(Records taken from a dataset)
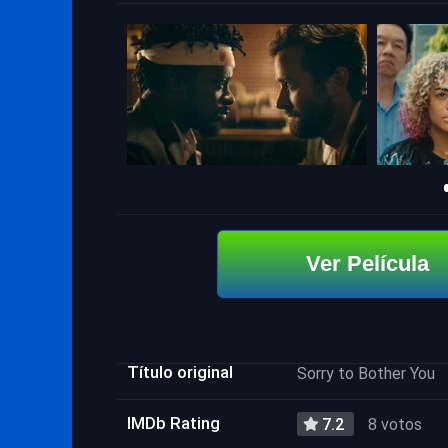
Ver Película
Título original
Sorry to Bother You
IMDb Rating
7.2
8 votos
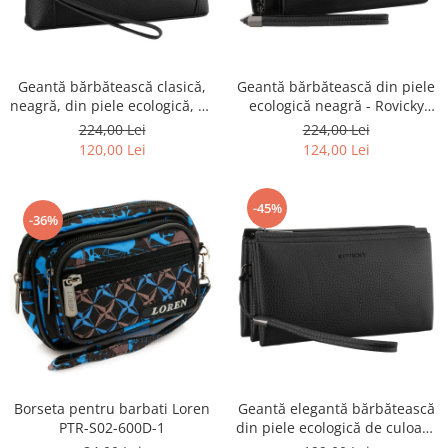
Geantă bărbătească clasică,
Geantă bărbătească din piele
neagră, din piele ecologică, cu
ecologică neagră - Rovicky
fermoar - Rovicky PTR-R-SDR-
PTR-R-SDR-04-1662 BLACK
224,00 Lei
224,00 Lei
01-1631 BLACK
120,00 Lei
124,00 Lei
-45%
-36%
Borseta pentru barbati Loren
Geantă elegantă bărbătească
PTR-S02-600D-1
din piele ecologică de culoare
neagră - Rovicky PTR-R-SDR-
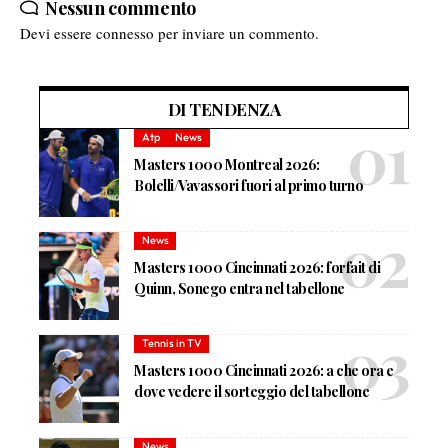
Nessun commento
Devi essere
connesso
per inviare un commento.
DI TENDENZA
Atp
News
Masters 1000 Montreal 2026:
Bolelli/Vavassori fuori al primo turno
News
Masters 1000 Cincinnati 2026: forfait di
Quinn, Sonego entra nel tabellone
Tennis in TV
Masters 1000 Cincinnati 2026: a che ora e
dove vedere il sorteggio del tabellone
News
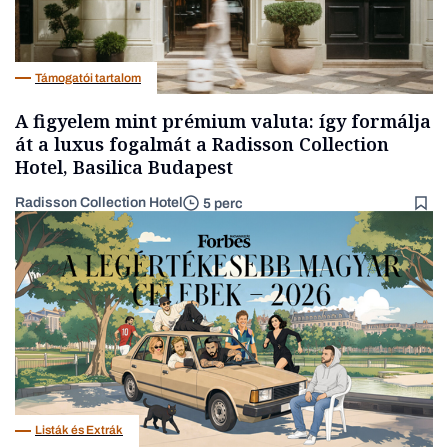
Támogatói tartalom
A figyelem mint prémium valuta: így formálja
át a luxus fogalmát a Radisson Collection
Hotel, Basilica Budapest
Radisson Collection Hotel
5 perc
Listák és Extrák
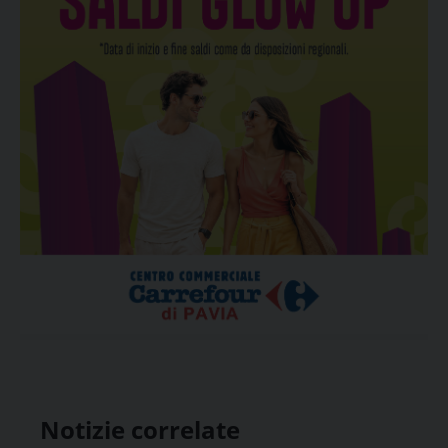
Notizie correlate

* * *

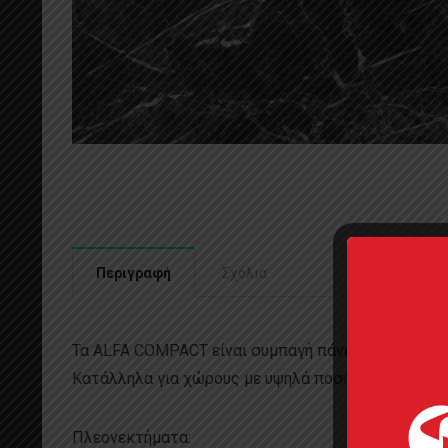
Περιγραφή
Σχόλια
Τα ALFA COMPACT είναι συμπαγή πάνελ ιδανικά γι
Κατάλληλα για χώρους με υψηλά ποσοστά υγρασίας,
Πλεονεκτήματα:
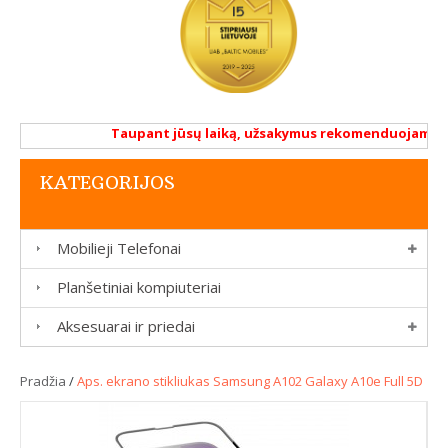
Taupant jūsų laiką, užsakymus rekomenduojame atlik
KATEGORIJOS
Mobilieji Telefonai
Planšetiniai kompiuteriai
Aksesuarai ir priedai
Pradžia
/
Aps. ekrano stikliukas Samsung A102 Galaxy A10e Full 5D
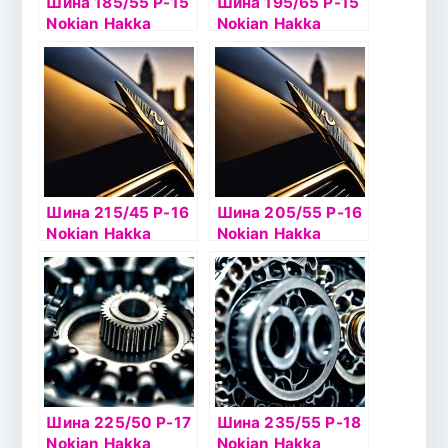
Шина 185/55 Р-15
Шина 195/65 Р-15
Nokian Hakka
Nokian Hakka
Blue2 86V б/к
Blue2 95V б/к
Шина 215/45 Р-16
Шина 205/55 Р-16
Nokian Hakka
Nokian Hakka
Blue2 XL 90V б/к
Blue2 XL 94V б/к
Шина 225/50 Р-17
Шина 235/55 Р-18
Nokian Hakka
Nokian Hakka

---

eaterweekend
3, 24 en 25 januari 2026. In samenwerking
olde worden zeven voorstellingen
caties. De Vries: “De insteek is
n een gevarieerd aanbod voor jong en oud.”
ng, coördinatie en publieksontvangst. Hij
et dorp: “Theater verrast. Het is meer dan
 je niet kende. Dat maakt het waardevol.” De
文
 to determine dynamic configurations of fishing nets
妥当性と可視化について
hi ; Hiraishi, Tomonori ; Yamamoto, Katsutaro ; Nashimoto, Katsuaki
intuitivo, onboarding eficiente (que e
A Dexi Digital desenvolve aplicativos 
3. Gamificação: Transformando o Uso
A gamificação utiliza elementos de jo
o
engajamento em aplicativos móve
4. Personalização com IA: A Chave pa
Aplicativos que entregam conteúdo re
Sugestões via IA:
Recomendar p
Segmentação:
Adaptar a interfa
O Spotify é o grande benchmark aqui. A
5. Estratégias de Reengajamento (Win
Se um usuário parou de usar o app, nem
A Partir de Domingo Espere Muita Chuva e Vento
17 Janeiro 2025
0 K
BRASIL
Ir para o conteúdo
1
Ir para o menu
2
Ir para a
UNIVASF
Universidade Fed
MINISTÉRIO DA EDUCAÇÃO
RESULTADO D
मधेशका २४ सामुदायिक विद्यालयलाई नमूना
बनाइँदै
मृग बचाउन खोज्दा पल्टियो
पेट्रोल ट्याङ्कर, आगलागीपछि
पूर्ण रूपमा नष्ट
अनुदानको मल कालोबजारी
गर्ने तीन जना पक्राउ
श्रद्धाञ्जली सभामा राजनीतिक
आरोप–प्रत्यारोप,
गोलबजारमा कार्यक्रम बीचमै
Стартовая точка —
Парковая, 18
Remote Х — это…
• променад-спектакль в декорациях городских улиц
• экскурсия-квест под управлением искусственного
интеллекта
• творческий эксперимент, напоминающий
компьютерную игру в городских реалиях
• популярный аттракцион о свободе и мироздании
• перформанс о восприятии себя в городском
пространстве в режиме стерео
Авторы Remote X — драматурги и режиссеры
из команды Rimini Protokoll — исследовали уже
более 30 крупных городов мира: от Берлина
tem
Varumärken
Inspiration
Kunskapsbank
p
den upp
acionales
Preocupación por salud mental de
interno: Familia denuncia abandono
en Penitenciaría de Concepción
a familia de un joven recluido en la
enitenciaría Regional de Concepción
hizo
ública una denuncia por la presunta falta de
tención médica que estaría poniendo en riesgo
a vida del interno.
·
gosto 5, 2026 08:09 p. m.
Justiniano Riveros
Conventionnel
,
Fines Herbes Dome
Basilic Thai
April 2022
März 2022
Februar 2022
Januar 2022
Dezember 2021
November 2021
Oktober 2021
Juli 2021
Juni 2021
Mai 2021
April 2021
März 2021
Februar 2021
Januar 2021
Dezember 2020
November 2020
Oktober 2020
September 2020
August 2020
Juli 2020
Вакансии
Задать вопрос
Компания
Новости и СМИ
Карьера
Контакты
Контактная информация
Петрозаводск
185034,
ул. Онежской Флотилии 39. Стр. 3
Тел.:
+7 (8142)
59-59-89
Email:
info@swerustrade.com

# [WHAT THE TASK ASKS]
Write out the records word for word, from the line with "Ver Película" up to and including the line with "Listák és Extrák". Leave the pictures out of your answer.

# [ANSWER SECTION]
Ver Película
Título original
Sorry to Bother You
IMDb Rating
7.2
8 votos
Geantă bărbătească clasică,
Geantă bărbătească din piele
neagră, din piele ecologică, cu
ecologică neagră - Rovicky
fermoar - Rovicky PTR-R-SDR-
PTR-R-SDR-04-1662 BLACK
224,00 Lei
224,00 Lei
01-1631 BLACK
120,00 Lei
124,00 Lei
-45%
-36%
Borseta pentru barbati Loren
Geantă elegantă bărbătească
PTR-S02-600D-1
din piele ecologică de culoare
neagră - Rovicky PTR-R-SDR-
Nessun commento
Devi essere
connesso
per inviare un commento.
DI TENDENZA
Atp
News
Masters 1000 Montreal 2026:
Bolelli/Vavassori fuori al primo turno
News
Masters 1000 Cincinnati 2026: forfait di
Quinn, Sonego entra nel tabellone
Tennis in TV
Masters 1000 Cincinnati 2026: a che ora e
dove vedere il sorteggio del tabellone
News
Támogatói tartalom
A figyelem mint prémium valuta: így formálja
át a luxus fogalmát a Radisson Collection
Hotel, Basilica Budapest
Radisson Collection Hotel
5 perc
Listák és Extrák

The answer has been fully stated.